L’idea di base è questa: qualcuno vuole inviare un’immagine ad Alice usando solo la luce (che agisce come un’onda, non una particella, nel regno quantico). Alice trasferisce un singolo fotone all’interferometro annidato, dove può essere rilevato da tre rivelatori a singolo fotone: D_0, D_1 e D_f. Se D_0 o D_1 fanno ‘clic’, Alice può concludere un risultato logico di uno o zero. Se D_f fa clic, il risultato è considerato inconcludente.

Come Christopher Packham ha spiegato a Phys.org all’epoca:

Dopo la comunicazione di tutti i bit, i ricercatori sono stati in grado di riassemblare l’immagine, una bitmap monocromatica di un nodo cinese, mentre i pixel neri sono stati definiti come logica 0, mentre i pixel bianchi sono stati definiti come logica 1… Nell’esperimento, la fase della luce stessa è diventata portatrice di informazioni e l’intensità della luce era irrilevante per l’esperimento.

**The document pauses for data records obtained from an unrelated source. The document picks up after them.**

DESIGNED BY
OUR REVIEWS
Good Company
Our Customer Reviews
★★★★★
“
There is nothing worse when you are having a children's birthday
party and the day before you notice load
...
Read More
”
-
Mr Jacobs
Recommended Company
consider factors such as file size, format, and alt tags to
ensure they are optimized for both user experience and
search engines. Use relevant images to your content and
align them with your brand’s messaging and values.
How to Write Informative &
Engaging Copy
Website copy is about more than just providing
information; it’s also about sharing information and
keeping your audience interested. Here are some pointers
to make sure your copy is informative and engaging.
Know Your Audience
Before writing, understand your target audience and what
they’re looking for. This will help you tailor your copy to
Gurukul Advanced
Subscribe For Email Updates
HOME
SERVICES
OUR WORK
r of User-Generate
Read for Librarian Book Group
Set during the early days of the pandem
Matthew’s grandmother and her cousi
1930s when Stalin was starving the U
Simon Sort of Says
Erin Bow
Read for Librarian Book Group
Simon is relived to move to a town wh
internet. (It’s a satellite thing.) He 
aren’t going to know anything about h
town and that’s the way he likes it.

Non solo questo è un grande passo in avanti per la comunicazione quantistica, secondo il team, si tratta di una tecnologia che potrebbe essere utilizzata anche per l’imaging di artefatti antichi sensibili che non potrebbero sopravvivere alla luce diretta riflessa su di essi.

I risultati dell’esperimento devono ancora essere sottoposti a peer review per accertarsi che ciò che i ricercatori cinesi hanno visto sia stato realmente un esempio di comunicazione quantistica controfattuale.

Ad ogni modo, è una bella dimostrazione di quanto bizzarro e inesplorato sia il mondo dei quanti.

La ricerca è stata pubblicata sulla rivista Proceedings of the National Academy of Sciences.